Work instruction 1
Please list each product heading in the record-accessory listings, with the price shown beside it.
Work instruction 2
Extend the record-accessory listings past their last sentence, keeping the same format of product heading, price and short review.

Onzow Zero Dust stylus cleaner: $39.99
"A circular mound of semi-gelatinous goop in a box, onto which you gently lower your stylus," said MF. Use is simple: "After a few seconds, you lift the stylus, and it's as clean and residue-free as the proverbial whistle. . . .Upside: no potentially dangerous brushing, and no fluids. Downside: if you like to leave your platter spinning, you'll have to stop it each time, or find another steady surface upon which to perform the operation." (Vol.25 No.3)

Orb DF-01ia disc flattener: $1300
Although MF found an earlier iteration of the Orb " difficult and perilous to use," that was not the case with this version. There are three heat settings (low, medium, and high) and three record size options (7", 10", and 12"). While Orb doesn't recommend the disc flattener be used for very thin records, records from Sheffield Lab, and "Super Analogue" discs, MF wrote that "most of your warped records will be flattened without damage by this essential accessory. . . . Every audio club ought to have one to pass around. Every vinyl fan who can afford it should get their own." (Vol.45 No.1 WWW)

ORB phono accessories: $350–$480
The Sakura handheld static-discharge eliminator ($350) is a variant of the Furutech deStat SNH-2, and the SFM-2 stylus-force gauge ($480) and CRE-2 Cartridge Exciter ($399) are variants of similar products from Air Tight. While pricey, the ORB Phono Accessories are beautifully made and work well, said Mikey. Available directly from www.twinaudiovideo.com. (Vol.33 No.12)

ramar record cleaning brush: $340
Handmade to order, the Ramar brush uses both goat hair and carbon-fiber bristles and is available in three wood finishes: "Tina," "Red," and "Joni." It "makes you want to brush even the cleanest of records," MF wrote. (Vol.43 No.11 WWW)

Record Doctor "Clean Sweep" brush: $19.95
Two brushes that appear identical, other than the Stasis being ivory-colored and the "Clean Sweep" ebony-colored. They have the same thickness (50µm) and number (260,000) of chemically inert nylon bristles. (Vol.43 No.11 WWW)

Collected data:
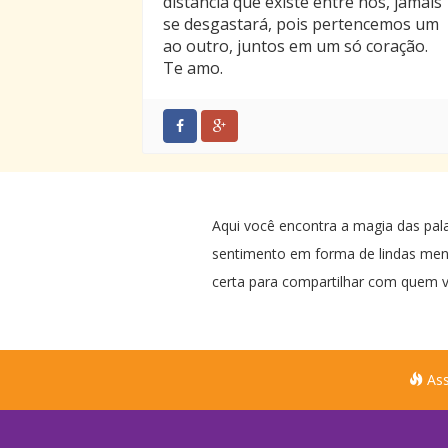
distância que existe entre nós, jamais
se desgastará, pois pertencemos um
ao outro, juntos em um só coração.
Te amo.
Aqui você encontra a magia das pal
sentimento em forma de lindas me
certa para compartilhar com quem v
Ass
==
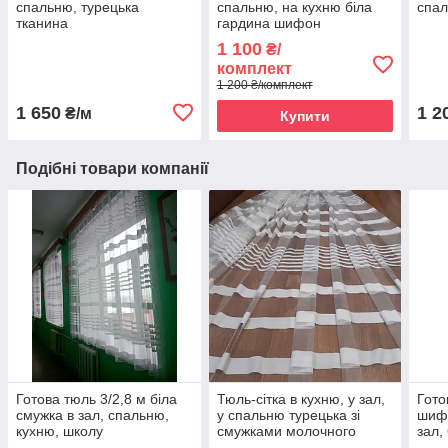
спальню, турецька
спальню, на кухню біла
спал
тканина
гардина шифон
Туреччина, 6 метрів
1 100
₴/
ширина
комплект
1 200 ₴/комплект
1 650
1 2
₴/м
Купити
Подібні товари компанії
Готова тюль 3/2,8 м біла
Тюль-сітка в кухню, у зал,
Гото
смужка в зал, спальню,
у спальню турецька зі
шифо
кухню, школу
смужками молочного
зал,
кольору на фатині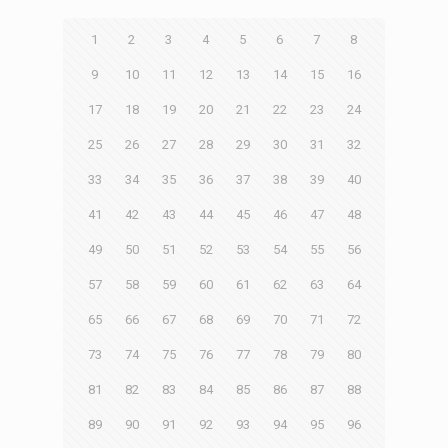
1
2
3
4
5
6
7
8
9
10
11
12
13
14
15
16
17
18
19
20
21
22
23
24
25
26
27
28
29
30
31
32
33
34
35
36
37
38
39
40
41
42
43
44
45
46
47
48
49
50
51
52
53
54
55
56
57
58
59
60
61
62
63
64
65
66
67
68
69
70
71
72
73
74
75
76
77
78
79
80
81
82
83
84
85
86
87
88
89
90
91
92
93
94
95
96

Final answer 1
- Onzow Zero Dust stylus cleaner: $39.99
- Orb DF-01ia disc flattener: $1300
- ORB phono accessories: $350–$480
- ramar record cleaning brush: $340
- Record Doctor "Clean Sweep" brush: $19.95

Final answer 2
Rega RB808 spacer, 2mm: $45
This simple stainless steel spacer allows owners of Rega tonearms to adjust the height of their arms to accommodate non-Rega cartridges. Fidgety but worth the hassle, says SM. With the spacer in place and Dynavector's DV 10X5 moving coil cartridge mounted on his Rega P3-24, SM heard improved clarity, impact, immediacy, and soundstage depth. (Vol.35 No.11 WWW)

Rek-O-Kut Stylus Force Gauge: $22.
The Rek-O-Kut Stylus Force Gauge is a big, easy-to-use balance beam that comes with a total of 5.75gm in plastic weights, for use in various combinations. For cartridges designed to play at downforces of 3.5gm or more, the Rek-O-Kut is "a good, cheap solution," said AD. (Vol.32 No.2 WWW)

Shaknspin: €260 (incl. shipping)
Hand-held, battery-powered device for measuring turntable speed that requires you to move it around in various directions to manipulate the settings. Small display shows average speed in RPM, average speed deviation, max/min speed variation, high-pass–filtered max/min speed variations, various wow and flutter measurements, jitter, and more. (Vol.44 No.9 WWW)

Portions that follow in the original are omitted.